### Requirement
Copy out each line of the data that includes the string "Table".

-=-=-

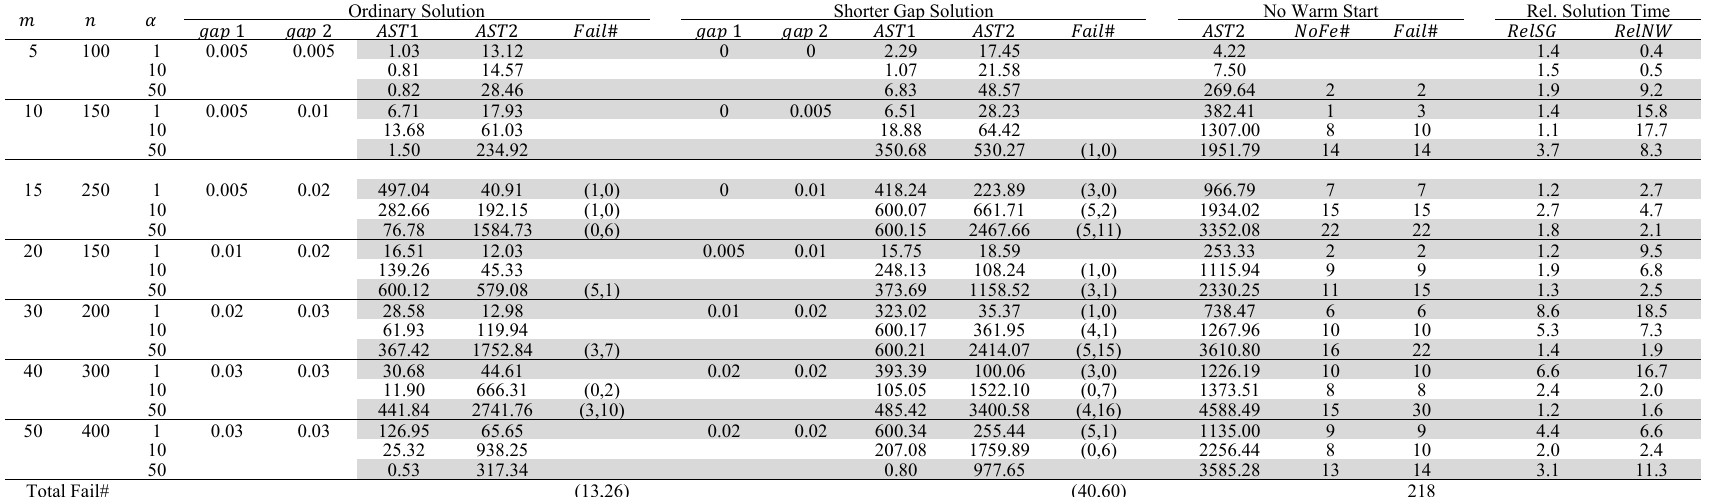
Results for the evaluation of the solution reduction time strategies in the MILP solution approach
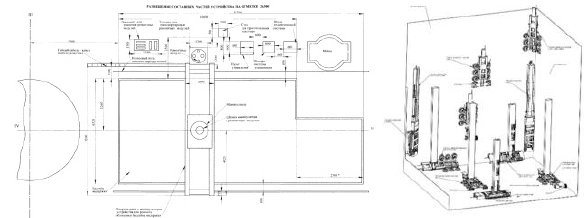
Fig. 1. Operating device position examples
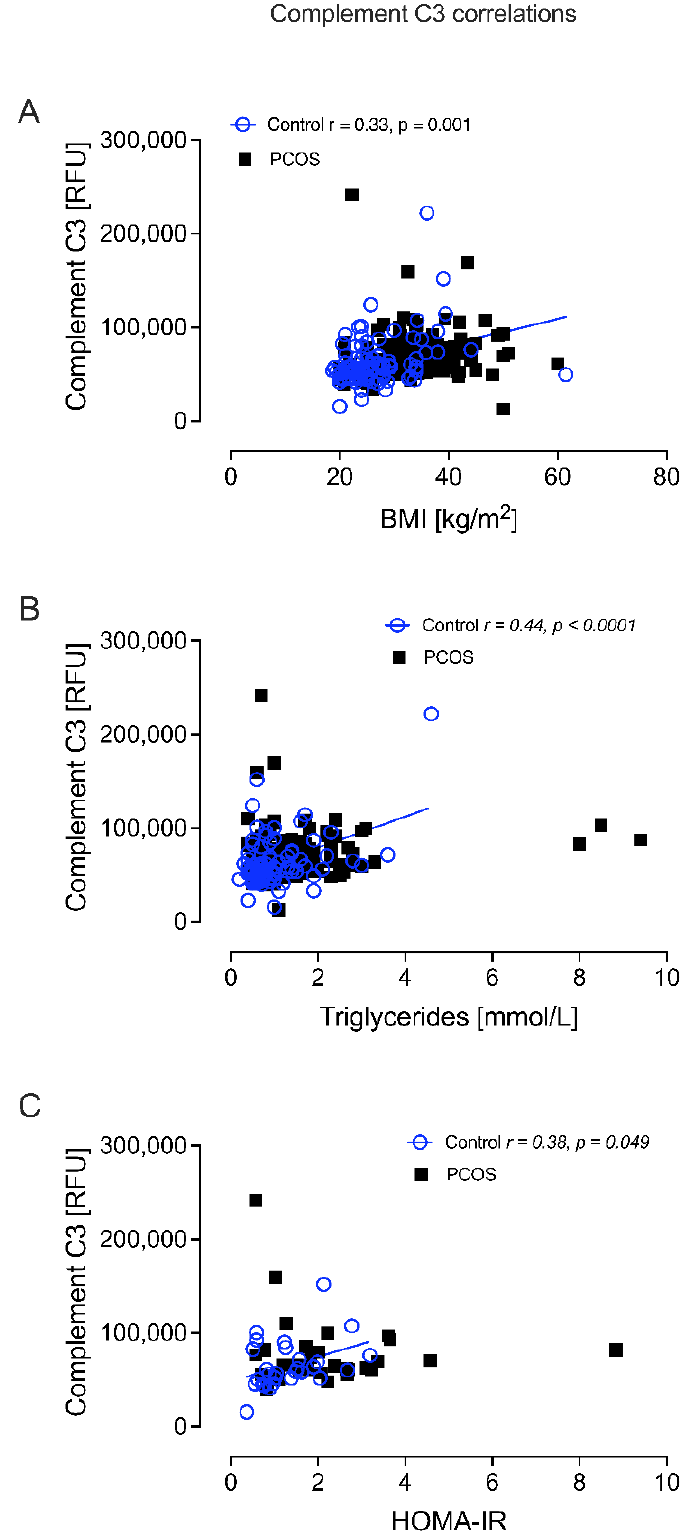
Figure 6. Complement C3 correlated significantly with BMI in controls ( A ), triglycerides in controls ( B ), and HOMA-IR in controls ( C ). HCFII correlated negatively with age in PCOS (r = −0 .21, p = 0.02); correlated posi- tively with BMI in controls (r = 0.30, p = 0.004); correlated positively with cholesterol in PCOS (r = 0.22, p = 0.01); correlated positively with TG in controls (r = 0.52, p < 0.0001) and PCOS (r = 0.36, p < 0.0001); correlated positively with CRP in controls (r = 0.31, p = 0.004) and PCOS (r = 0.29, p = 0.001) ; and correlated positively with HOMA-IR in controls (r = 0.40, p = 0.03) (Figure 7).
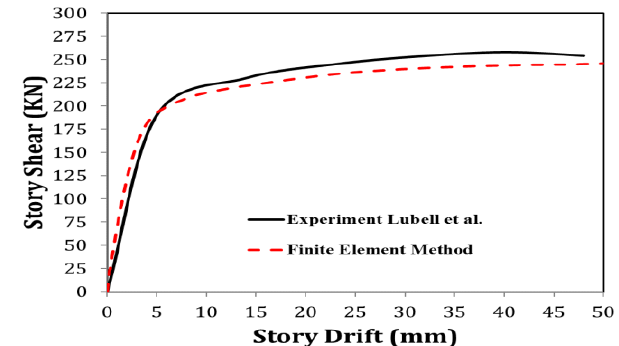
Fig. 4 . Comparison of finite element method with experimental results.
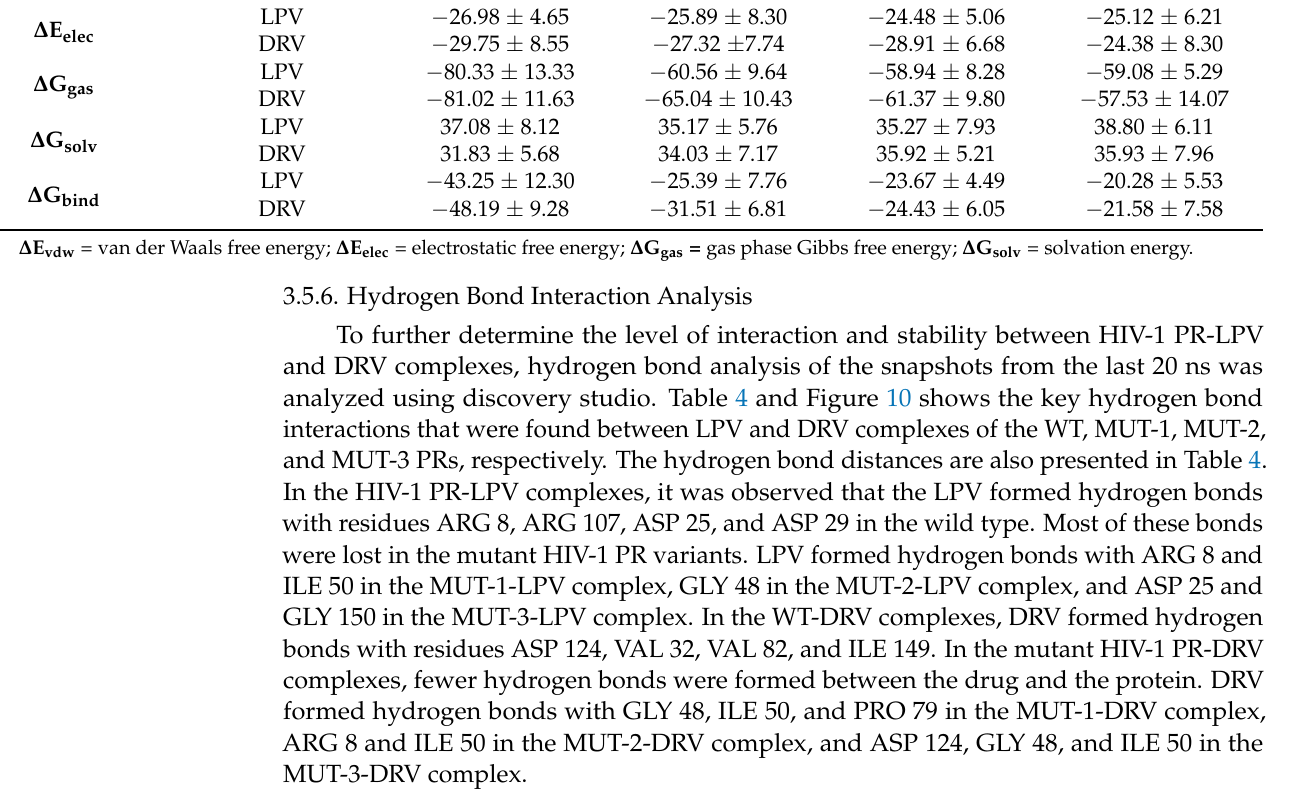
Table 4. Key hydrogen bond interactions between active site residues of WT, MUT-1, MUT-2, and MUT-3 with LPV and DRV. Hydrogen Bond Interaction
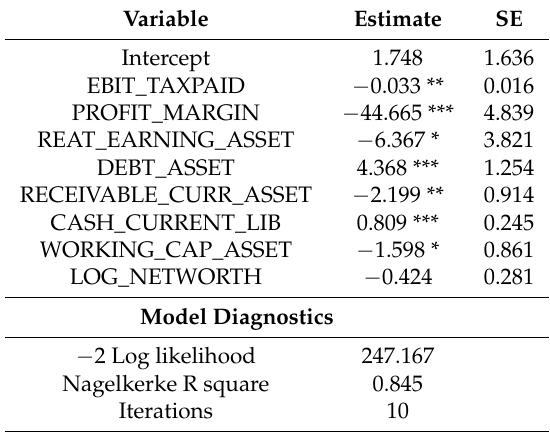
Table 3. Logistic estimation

-=-=-

### Answer for this exercise
Table 4. Key hydrogen bond interactions between active site residues of WT, MUT-1, MUT-2, and MUT-3 with LPV and DRV. Hydrogen Bond Interaction
Table 3. Logistic estimation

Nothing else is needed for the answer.